··· Brano del documento

“La santa obbedienza confonde ogni volontà propria corporale e carnale” (FF 258)

“ Vivere in obbedienza”
La Regola di S. Francesco inizia con il richiamo all’obbedienza essenziale per vivere da frati minori (FF 4. 75), ma non disgiunta dallo spirito di fraternità: “I frati non abbiano… alcun potere e dominio soprattutto tra di loro… E nessuno sia chiamato priore, ma tutti allo stesso modo siano chiamati frati minori e l’uno lavi i piedi dell’altro” (FF 19. 23). Il servizio umile svolto in spirito di povertà è il senso della vera obbedienza: “… quanto più [coloro che sono costituiti sopra gli altri] si turbano se viene loro tolta la prelatura che se fosse loro tolto il compito di lavare i piedi, tanto più mettono in sé un tesoro fraudolento a pericolo della propria anima” (FF 152).
Non ci stupiamo, perciò, se l’obbedienza riguarda tutti i frati e non solo i sudditi verso i superiori.
Dice S. Bonaventura: “[S. Francesco] si impegnò a rimanere soggetto non solo ai superiori, ma anche agli inferiori, a tal punto che aveva l’abitudine di promettere obbedienza ad ogni compagno di viaggio, fosse stato anche il più semplice. In questo modo egli non comandava autoritariamente, alla maniera di un prelato; ma, alla maniera di un ministro e di un servo, ubbidiva per umiltà anche ai suoi sudditi” (FF 1351).
Questo non significa, però, che egli rinunciasse all’autorità sui suoi frati, come è scritto nel Testamento (FF 128) e nella Regola non Bollata: “E gli altri frati siano tenuti ad obbedire a frate Francesco e ai suoi successori” (FF 3). È in gioco la fedeltà al carisma francescano lasciato in eredità ai suoi frati.
La parola obbedienza dal latino – ob (dinanzi) audire – significa prestare ascolto. Ed è a questa radice etimologica che noi dobbiamo rifarci se vogliamo comprendere il linguaggio di S. Francesco per il quale l’obbedienza significa porsi in ascolto delle esigenze del fratello e favorire la sua crescita personale, in nome della carità.
Il Santo di Assisi non invade la personalità dell’altro: “Riteneva che si dovesse comandare in nome dell’obbedienza raramente e non scagliare da principio il dardo, che dovrebbe essere l’ultima arma: ‘Non si deve – ripeteva – mettere subito mano alla spada’. Ma chi non si affretta a eseguire il precetto dell’obbedienza, non teme Dio e non tiene in nessun conto gli uomini” (FF 737).

······

**Il tuo obiettivo:**
Rispondi a queste domande sul brano:
1. Con quale nome devono essere chiamati tutti i frati secondo la Regola?
2. Secondo S. Bonaventura, che cosa prometteva abitualmente S. Francesco a ogni compagno di viaggio?
3. Da quali termini latini deriva la parola obbedienza, e che cosa significa?

··· Dati mostrati

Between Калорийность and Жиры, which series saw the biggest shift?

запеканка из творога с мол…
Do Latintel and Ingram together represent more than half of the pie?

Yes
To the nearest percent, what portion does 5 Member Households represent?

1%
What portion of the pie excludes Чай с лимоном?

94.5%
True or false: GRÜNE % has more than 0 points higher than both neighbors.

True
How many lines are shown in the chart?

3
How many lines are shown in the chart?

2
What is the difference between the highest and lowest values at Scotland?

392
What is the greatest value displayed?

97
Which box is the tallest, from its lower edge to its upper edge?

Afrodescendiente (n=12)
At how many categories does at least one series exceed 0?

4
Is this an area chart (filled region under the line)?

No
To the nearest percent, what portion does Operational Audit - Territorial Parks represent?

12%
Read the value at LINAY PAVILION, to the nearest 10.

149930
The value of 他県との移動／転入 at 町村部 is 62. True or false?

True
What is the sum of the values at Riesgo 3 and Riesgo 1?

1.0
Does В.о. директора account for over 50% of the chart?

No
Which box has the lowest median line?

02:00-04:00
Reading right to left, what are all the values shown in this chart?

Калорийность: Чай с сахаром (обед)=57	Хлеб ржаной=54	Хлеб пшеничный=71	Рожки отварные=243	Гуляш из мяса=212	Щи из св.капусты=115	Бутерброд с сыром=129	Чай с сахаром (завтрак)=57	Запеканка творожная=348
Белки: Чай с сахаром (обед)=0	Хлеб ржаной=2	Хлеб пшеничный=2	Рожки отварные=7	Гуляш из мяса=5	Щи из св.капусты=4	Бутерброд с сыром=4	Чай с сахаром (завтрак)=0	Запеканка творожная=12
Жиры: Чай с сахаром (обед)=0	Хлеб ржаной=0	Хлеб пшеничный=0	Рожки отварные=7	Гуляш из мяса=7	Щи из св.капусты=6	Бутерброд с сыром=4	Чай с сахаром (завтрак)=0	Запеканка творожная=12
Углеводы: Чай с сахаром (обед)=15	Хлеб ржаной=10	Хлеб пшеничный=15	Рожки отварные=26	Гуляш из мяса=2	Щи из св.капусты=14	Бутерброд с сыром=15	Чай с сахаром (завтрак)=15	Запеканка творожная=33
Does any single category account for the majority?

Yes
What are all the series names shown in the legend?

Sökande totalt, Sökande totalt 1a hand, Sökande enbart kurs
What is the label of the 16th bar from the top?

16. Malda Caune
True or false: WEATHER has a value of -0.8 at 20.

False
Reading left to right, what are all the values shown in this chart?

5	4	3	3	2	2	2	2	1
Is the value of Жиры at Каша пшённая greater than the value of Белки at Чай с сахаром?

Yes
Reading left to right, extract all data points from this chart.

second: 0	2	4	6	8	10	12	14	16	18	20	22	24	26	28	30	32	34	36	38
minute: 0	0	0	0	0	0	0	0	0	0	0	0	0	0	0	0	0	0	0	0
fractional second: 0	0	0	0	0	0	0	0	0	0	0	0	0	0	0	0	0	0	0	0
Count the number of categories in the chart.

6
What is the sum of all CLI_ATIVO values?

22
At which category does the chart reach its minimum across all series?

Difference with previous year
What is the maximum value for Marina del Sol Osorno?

······

**La tua risposta:**
1. Frati minori.
2. Obbedienza.
3. Da ob (dinanzi) e audire; significa prestare ascolto.